● **Given passage**

::::

Recent reforms in the Consolidated Appropriations Act (CAA) of 2026 could significantly reshape the prescription drug pricing landscape by altering how pharmacy benefit managers (PBMs) are compensated and increasing transparency across the supply chain. The law prohibits PBMs from receiving compensation tied to drug list prices and requires them to pass through 100% of manufacturer rebates, fees, and discounts to plan sponsors by August 2028.
These changes aim to dismantle long-criticized rebate structures and limit financial incentives that historically encouraged higher list prices. With new enforcement authority and funding, the Centers for Medicare & Medicaid Services (CMS) will oversee compliance, audit fee arrangements, and arbitrate disputes between pharmacies and PBMs.

::::

● **Listed records**
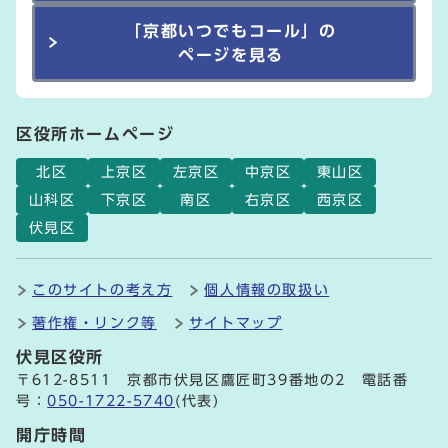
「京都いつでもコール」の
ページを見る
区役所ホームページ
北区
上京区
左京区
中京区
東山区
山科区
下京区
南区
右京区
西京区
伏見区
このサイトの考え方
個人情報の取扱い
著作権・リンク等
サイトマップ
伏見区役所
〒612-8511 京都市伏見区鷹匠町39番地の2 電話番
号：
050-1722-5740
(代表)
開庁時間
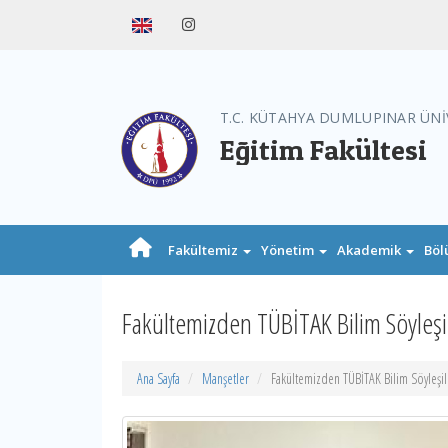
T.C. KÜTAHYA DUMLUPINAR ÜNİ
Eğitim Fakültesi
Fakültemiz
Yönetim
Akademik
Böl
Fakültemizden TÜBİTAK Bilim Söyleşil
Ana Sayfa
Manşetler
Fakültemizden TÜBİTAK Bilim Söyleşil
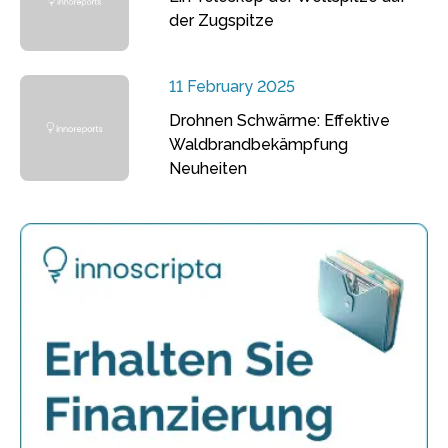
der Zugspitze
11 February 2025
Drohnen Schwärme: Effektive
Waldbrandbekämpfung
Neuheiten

::::

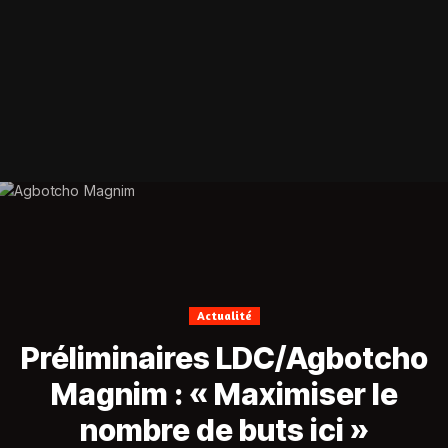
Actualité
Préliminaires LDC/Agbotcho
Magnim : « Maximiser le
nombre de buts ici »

::::

● **What to do**
(a) According to the passage on the 2026 drug pricing reforms, what will the Centers for Medicare & Medicaid Services do under its new authority? List every duty.
(b) In one to three sentences, explain the stated aim of barring PBMs from compensation tied to drug list prices, as given in the passage on the 2026 drug pricing reforms.
(c) Decide whether each statement agrees with the passage on the 2026 drug pricing reforms. Answer yes or no, and quote the words from the passage that decide it.
(i) PBMs must pass all manufacturer rebates, fees, and discounts through to plan sponsors by August 2028.
(ii) PBMs may still receive compensation tied to drug list prices.
(iii) CMS will arbitrate disputes between pharmacies and drug manufacturers.

● **Responses by task**
(a)
- Oversee compliance
- Audit fee arrangements
- Arbitrate disputes between pharmacies and PBMs

(b) The changes aim to dismantle long-criticized rebate structures. They also aim to limit financial incentives that historically encouraged higher list prices.

(c)
(i) Yes: "requires them to pass through 100% of manufacturer rebates, fees, and discounts to plan sponsors by August 2028"
(ii) No: "prohibits PBMs from receiving compensation tied to drug list prices"
(iii) No: "arbitrate disputes between pharmacies and PBMs"